§ **WHAT THE TASK REQUIRES**: Retype the listing exactly, minus its pictures.

§ **STORED DATA**:
..........

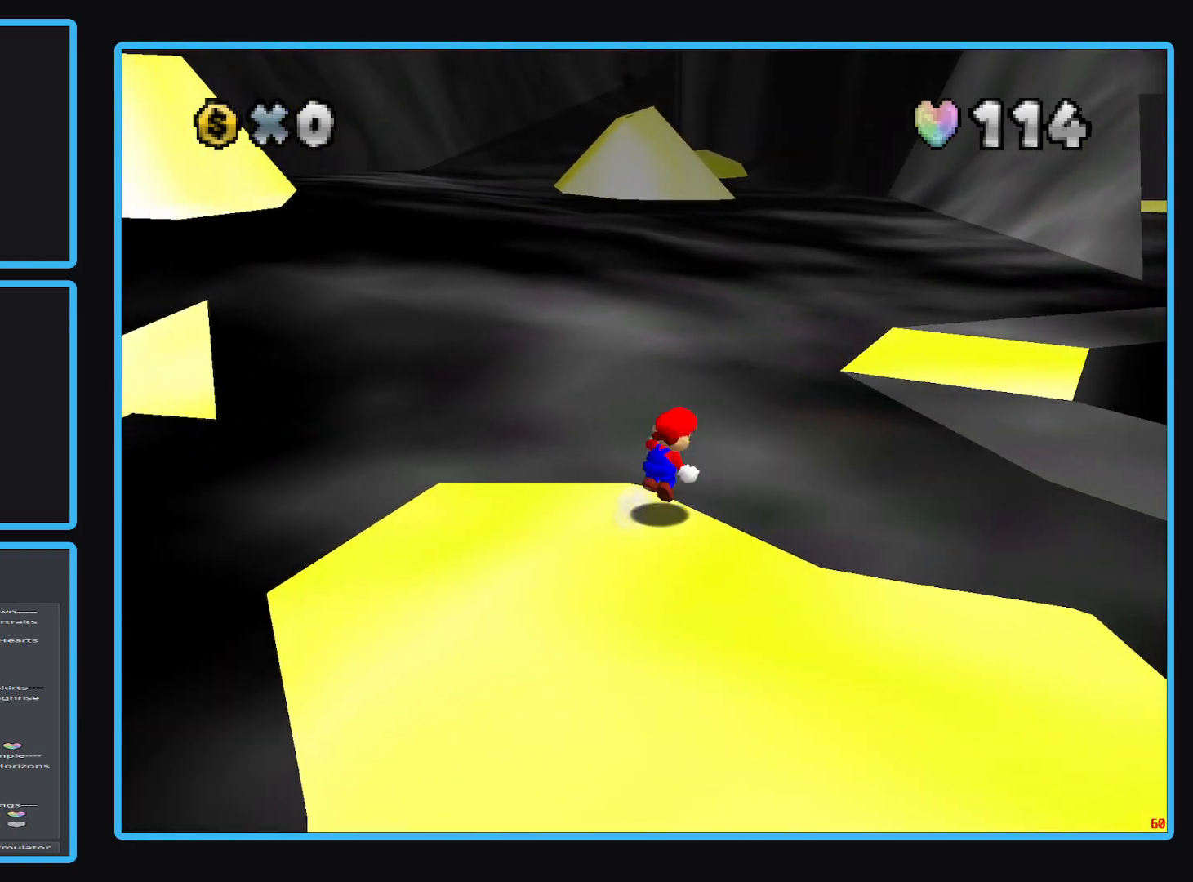
{"buttons": [], "left_stick": "down", "right_stick": "center", "events": [[233, "L2", "up"], [283, "A", "up"], [467, "left_stick", "down"]]}
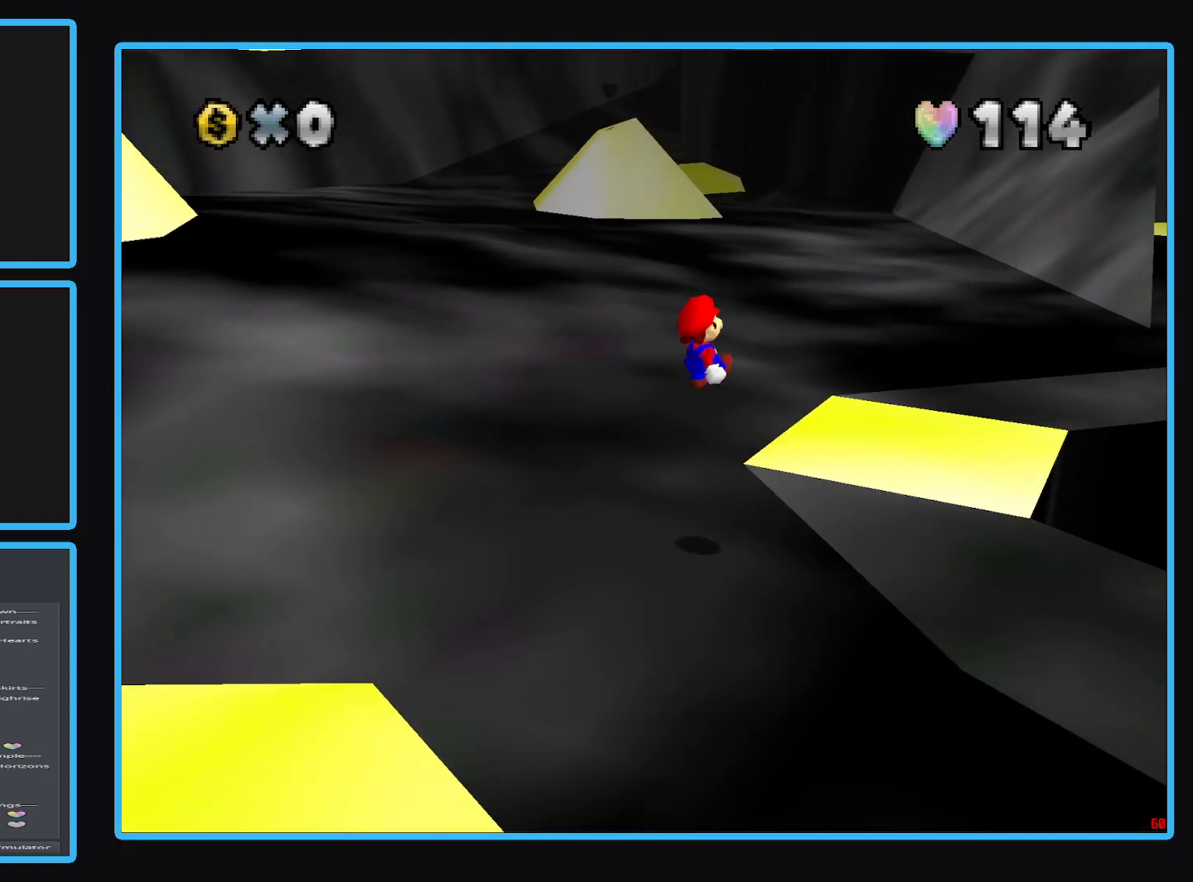
{"buttons": [], "left_stick": "center", "right_stick": "center", "events": [[50, "Y", "down"], [150, "left_stick", "down-left"], [167, "Y", "up"], [317, "left_stick", "down"], [483, "left_stick", "center"]]}
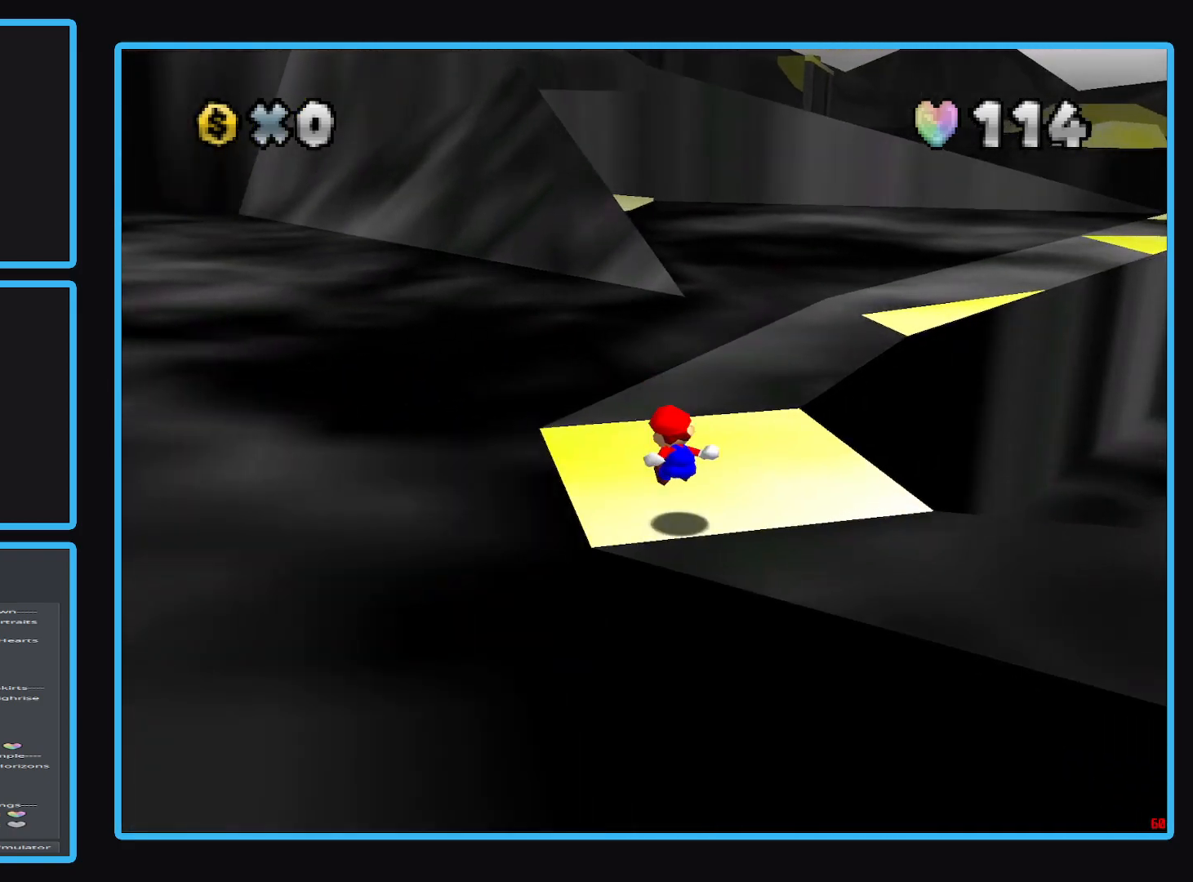
{"buttons": [], "left_stick": "center", "right_stick": "center", "events": [[200, "Y", "down"], [267, "Y", "up"]]}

..........

§ **REPLY**:
{"buttons": [], "left_stick": "down", "right_stick": "center", "events": [[233, "L2", "up"], [283, "A", "up"], [467, "left_stick", "down"]]}
{"buttons": [], "left_stick": "center", "right_stick": "center", "events": [[50, "Y", "down"], [150, "left_stick", "down-left"], [167, "Y", "up"], [317, "left_stick", "down"], [483, "left_stick", "center"]]}
{"buttons": [], "left_stick": "center", "right_stick": "center", "events": [[200, "Y", "down"], [267, "Y", "up"]]}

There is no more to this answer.